A U.N. agency has ordered that the international trade of caviar from the Caspian Sea, particularly from the endangered beluga sturgeon, be suspended because nations sharing the resource were in violation of an international conservation agreement.
The Convention on International Trade in Endangered Species, or CITES, refused to approve most caviar export quotas for 2004, saying Caspian nations must agree on a quota system and take illegal fishing into consideration when determining those numbers.
“The CITES’ ban on caviar exports is a very positive sign, and it must be sustained in order to reverse the beluga sturgeon’s long-term slide towards extinction,” Ellen Pikitch, professor and director of the University of Miami’s Pew Institute for Ocean Science, said in a statement.

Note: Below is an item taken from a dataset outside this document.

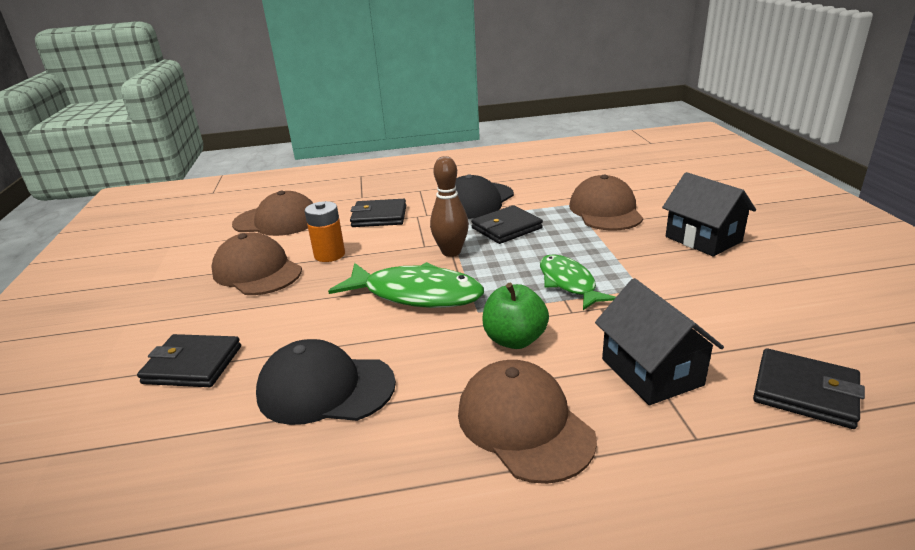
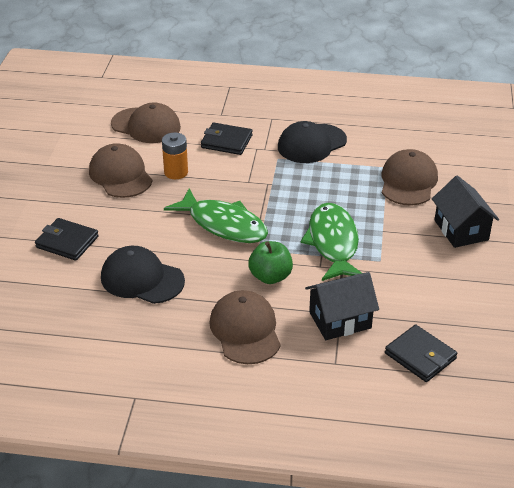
camera: 15 degrees right, 10 degrees up
brown bowling pin [430,156,469,257] -> none
black wallet [471,205,543,244] -> none
green fish [540,254,616,310] -> green fish [300,203,362,281], size x1.52
black house [595,278,724,405] -> black house turned 75 degrees clockwise [305,272,379,340]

Beluga sturgeon populations have fallen 90 percent in the past 20 years due to overfishing, habitat loss and pollution.
While the ban won't prevent the black market trade, CITES said it would remain in place until the Caspian nations comply with the agreement.
In the United States, the Fish & Wildlife Service last April declared beluga sturgeon as “threatened with extinction.” That made it eligible for protection under the Endangered Species Act, but the agency last June said it would not ban imports or take other immediate actions to protect the species.
Caviar Emptor, an alliance of conservationists that had asked for the listing, encourages caviar aficionados to instead buy U.S. caviar from farmed sturgeon, paddlefish and trout as well as wild salmon and whitefish roes.